= Work instruction =
Set down the complete data exactly as it appears below.

= Given entries =
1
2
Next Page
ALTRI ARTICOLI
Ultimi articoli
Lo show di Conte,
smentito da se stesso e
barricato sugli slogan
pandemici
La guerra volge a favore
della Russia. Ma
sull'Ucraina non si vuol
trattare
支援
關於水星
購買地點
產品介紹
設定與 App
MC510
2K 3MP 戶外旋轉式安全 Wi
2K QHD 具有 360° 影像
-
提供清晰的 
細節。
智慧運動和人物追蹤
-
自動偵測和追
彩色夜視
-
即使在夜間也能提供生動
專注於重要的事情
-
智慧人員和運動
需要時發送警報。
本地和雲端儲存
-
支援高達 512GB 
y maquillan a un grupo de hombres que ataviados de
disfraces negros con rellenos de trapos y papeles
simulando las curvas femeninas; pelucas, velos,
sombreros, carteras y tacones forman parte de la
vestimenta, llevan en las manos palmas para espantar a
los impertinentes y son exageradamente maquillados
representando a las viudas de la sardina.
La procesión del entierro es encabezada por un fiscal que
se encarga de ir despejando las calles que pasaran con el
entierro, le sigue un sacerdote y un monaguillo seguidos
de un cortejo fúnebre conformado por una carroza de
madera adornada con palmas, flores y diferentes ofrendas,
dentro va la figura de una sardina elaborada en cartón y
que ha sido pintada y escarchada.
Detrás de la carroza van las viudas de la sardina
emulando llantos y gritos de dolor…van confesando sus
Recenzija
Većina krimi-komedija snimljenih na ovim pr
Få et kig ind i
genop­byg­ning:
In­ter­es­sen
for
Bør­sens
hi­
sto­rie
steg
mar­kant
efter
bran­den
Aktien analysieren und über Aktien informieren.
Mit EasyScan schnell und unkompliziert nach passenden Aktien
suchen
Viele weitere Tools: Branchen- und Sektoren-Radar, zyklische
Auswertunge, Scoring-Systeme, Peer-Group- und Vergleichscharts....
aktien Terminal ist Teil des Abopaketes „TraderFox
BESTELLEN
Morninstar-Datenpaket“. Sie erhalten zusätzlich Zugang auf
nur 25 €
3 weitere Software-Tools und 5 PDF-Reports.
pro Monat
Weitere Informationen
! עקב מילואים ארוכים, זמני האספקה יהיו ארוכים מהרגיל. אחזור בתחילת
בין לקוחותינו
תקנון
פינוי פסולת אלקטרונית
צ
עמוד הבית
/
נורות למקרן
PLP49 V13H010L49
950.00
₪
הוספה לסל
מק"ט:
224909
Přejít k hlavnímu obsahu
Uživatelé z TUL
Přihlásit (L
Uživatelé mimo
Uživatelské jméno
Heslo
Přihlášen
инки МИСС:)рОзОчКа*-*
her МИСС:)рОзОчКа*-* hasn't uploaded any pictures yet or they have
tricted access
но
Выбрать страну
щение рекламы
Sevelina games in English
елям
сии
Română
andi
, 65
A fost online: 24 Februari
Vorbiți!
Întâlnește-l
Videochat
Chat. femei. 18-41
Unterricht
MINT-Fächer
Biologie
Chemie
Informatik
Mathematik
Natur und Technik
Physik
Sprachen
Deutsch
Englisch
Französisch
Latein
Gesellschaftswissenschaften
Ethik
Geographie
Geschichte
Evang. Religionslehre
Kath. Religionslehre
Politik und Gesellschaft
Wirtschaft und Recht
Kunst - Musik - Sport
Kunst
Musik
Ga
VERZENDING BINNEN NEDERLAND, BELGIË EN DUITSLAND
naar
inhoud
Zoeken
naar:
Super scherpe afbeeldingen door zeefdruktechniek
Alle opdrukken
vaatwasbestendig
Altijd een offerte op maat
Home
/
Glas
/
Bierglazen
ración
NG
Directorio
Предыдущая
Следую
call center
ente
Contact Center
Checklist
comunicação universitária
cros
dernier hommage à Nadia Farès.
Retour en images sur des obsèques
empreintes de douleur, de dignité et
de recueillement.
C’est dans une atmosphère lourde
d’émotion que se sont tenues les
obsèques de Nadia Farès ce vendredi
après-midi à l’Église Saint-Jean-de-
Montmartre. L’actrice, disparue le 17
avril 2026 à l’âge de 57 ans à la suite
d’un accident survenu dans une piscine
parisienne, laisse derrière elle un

= Answer section =
1
2
Next Page
ALTRI ARTICOLI
Ultimi articoli
Lo show di Conte,
smentito da se stesso e
barricato sugli slogan
pandemici
La guerra volge a favore
della Russia. Ma
sull'Ucraina non si vuol
trattare
支援
關於水星
購買地點
產品介紹
設定與 App
MC510
2K 3MP 戶外旋轉式安全 Wi
2K QHD 具有 360° 影像
-
提供清晰的 
細節。
智慧運動和人物追蹤
-
自動偵測和追
彩色夜視
-
即使在夜間也能提供生動
專注於重要的事情
-
智慧人員和運動
需要時發送警報。
本地和雲端儲存
-
支援高達 512GB 
y maquillan a un grupo de hombres que ataviados de
disfraces negros con rellenos de trapos y papeles
simulando las curvas femeninas; pelucas, velos,
sombreros, carteras y tacones forman parte de la
vestimenta, llevan en las manos palmas para espantar a
los impertinentes y son exageradamente maquillados
representando a las viudas de la sardina.
La procesión del entierro es encabezada por un fiscal que
se encarga de ir despejando las calles que pasaran con el
entierro, le sigue un sacerdote y un monaguillo seguidos
de un cortejo fúnebre conformado por una carroza de
madera adornada con palmas, flores y diferentes ofrendas,
dentro va la figura de una sardina elaborada en cartón y
que ha sido pintada y escarchada.
Detrás de la carroza van las viudas de la sardina
emulando llantos y gritos de dolor…van confesando sus
Recenzija
Većina krimi-komedija snimljenih na ovim pr
Få et kig ind i
genop­byg­ning:
In­ter­es­sen
for
Bør­sens
hi­
sto­rie
steg
mar­kant
efter
bran­den
Aktien analysieren und über Aktien informieren.
Mit EasyScan schnell und unkompliziert nach passenden Aktien
suchen
Viele weitere Tools: Branchen- und Sektoren-Radar, zyklische
Auswertunge, Scoring-Systeme, Peer-Group- und Vergleichscharts....
aktien Terminal ist Teil des Abopaketes „TraderFox
BESTELLEN
Morninstar-Datenpaket“. Sie erhalten zusätzlich Zugang auf
nur 25 €
3 weitere Software-Tools und 5 PDF-Reports.
pro Monat
Weitere Informationen
! עקב מילואים ארוכים, זמני האספקה יהיו ארוכים מהרגיל. אחזור בתחילת
בין לקוחותינו
תקנון
פינוי פסולת אלקטרונית
צ
עמוד הבית
/
נורות למקרן
PLP49 V13H010L49
950.00
₪
הוספה לסל
מק"ט:
224909
Přejít k hlavnímu obsahu
Uživatelé z TUL
Přihlásit (L
Uživatelé mimo
Uživatelské jméno
Heslo
Přihlášen
инки МИСС:)рОзОчКа*-*
her МИСС:)рОзОчКа*-* hasn't uploaded any pictures yet or they have
tricted access
но
Выбрать страну
щение рекламы
Sevelina games in English
елям
сии
Română
andi
, 65
A fost online: 24 Februari
Vorbiți!
Întâlnește-l
Videochat
Chat. femei. 18-41
Unterricht
MINT-Fächer
Biologie
Chemie
Informatik
Mathematik
Natur und Technik
Physik
Sprachen
Deutsch
Englisch
Französisch
Latein
Gesellschaftswissenschaften
Ethik
Geographie
Geschichte
Evang. Religionslehre
Kath. Religionslehre
Politik und Gesellschaft
Wirtschaft und Recht
Kunst - Musik - Sport
Kunst
Musik
Ga
VERZENDING BINNEN NEDERLAND, BELGIË EN DUITSLAND
naar
inhoud
Zoeken
naar:
Super scherpe afbeeldingen door zeefdruktechniek
Alle opdrukken
vaatwasbestendig
Altijd een offerte op maat
Home
/
Glas
/
Bierglazen
ración
NG
Directorio
Предыдущая
Следую
call center
ente
Contact Center
Checklist
comunicação universitária
cros
dernier hommage à Nadia Farès.
Retour en images sur des obsèques
empreintes de douleur, de dignité et
de recueillement.
C’est dans une atmosphère lourde
d’émotion que se sont tenues les
obsèques de Nadia Farès ce vendredi
après-midi à l’Église Saint-Jean-de-
Montmartre. L’actrice, disparue le 17
avril 2026 à l’âge de 57 ans à la suite
d’un accident survenu dans une piscine
parisienne, laisse derrière elle un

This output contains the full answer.